Urea market is weak Listed companies collectively seek transformation

With the spring plowing, the urea market once again affects the industry's nerves. Domestic urea prices have rebounded since bottoming out in July 2010, and the profitability of related listed companies has also improved. However, judging from the disclosure of annual results, the overall situation is still not optimistic. Listed companies have also embarked on a journey of transformation. Zhang Jinlin, a director of Luxi Chemical, stated: “Usually, the overall capacity of urea exceeds supply, the production process is not advanced, and the cost is high. It is recommended that the government introduce a policy to guide the transformation of urea production enterprises.”

Statistics show that both international and domestic urea prices fell last week, and international urea continued to fall by 2.6% to US$370/t. Domestic mainstream urea manufacturers lowered their prices, and the overall operating rate recovered to more than 70%, but the sales situation was not optimistic. The domestic urea factory, wholesale, and retail prices fell by 1.5%, 1.0%, and 0.5% to 1920, 1960, and 2050 yuan respectively. Ton. Ren Hai, deputy general manager of Hebei Provincial Agricultural Production Co., Ltd. believes that the possibility of downside prices for urea is also very high. At present, the psychological status of distributors is relatively fragile. Utilizing urea does not make money or even cause losses. Grassroots dealers are not motivated to stock urea.

ST Tianrun disclosed last week that it intends to openly dispose of urea production equipment. In 2010, ST Tianrun’s operating income and net profit fell by 47.89% and 374.99% from the same period of the previous year, due to the impact of severe overcapacity, urea prices remained low and raw coal prices continued to remain high, resulting in product sales prices. The cost is seriously reversed. ST Tianrun stated that the maintenance of the urea production line for a period of one and a half months began on April 6th, 2010. By May 20th, 2010, the maintenance was basically completed. However, due to the fact that the fertilizer market is still in a downturn, there has been no reduction in losses. Drive production, equipment corrosion is also quite serious.

WIND statistics show that as of March 14th, five urea industry companies such as ST Tianrun, Changjiu Biochemical, and Lutianhua have reported annual losses through annual reports or performance forecasts and performance reports. From the public information, the tight supply of natural gas has become a big killer. Lutianhua said that due to the decrease in the price of fertilizer products and the increase in raw material prices, the estimated loss in 2010 will be 140 million yuan to 160 million yuan. After the overhaul of the old system urea production plant of the Ministry of Construction, it has remained in a state of parking for a long time, and the output is larger than the same period of last year. The rate of decline. Coincidentally, Sichuan Chemical's shares were also affected by the tight supply of natural gas, and the main production units were operating at low load for a long time. In 2010, the loss was expected to be between 1.8 and 2.2 billion yuan.

According to reports from China Investment Advisors, natural gas supply and price fluctuations have a significant impact on the urea industry. The significant increase in natural gas prices has increased the related production costs. For every 600 cubic meters of natural gas consumed, one ton of urea can be made. If the price of natural gas rises by 0.2 to 0.4 yuan per cubic meter, the cost of producing 1 ton of chemical fertilizer by urea production enterprises will increase by 120 to 240 yuan, for example, natural gas prices will increase by 0.2 yuan/cubic meter and the urea price will not rise or the industry will suffer losses.

The reporter noted that in recent years, a number of listed companies in the urea industry have announced a restructuring.

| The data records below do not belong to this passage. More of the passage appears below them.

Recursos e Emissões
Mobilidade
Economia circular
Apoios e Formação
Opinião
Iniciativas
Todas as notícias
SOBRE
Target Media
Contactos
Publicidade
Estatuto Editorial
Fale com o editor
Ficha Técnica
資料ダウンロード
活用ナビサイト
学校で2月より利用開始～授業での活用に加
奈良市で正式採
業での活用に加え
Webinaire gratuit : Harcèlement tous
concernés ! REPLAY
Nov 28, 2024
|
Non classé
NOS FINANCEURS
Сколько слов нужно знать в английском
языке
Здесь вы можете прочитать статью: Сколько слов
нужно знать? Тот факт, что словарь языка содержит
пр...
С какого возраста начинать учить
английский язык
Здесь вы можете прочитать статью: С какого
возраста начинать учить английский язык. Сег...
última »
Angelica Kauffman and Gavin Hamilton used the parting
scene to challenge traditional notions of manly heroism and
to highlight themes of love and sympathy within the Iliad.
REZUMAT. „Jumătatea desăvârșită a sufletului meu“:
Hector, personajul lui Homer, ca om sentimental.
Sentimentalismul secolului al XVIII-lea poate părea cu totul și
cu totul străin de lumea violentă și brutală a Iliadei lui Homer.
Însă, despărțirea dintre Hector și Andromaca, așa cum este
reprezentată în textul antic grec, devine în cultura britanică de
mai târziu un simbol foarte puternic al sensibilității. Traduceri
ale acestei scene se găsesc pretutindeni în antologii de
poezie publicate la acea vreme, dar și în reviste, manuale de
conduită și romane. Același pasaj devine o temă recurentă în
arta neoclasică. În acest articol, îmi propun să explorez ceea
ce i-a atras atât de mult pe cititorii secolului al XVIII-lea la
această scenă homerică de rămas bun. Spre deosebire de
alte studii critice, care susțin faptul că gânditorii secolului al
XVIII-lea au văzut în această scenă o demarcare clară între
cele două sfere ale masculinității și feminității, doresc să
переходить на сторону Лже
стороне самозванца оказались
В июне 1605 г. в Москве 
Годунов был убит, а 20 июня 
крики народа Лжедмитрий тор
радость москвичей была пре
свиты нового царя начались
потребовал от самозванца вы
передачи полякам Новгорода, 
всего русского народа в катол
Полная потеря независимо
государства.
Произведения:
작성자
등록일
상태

ST Tianrun stated that it is necessary to bid farewell to the original single main production of purified fertilizer and transform it into a diversified industrial company integrating new industries, real estate development and property management, commercial trade and modern service industries. Liao Tong Chemical's main business has achieved a major transformation, from one of the major domestic urea producers to the Weapon Group petrochemical platform.

In addition, Luxi Chemical also announced that the industrial park was basically completed, and the company completed a major shift from urea to diversified chemical industry. Gao Jinghong, deputy general manager of Hualu Hengsheng, also stated that the company will accelerate the transformation from traditional coal chemical companies to high-end coal chemical companies, and will accelerate the expansion of new industrial chains in the coming years, with the introduction of functional urea and special urea in the fertilizer sector. The contribution rate of the material plate reaches more than half.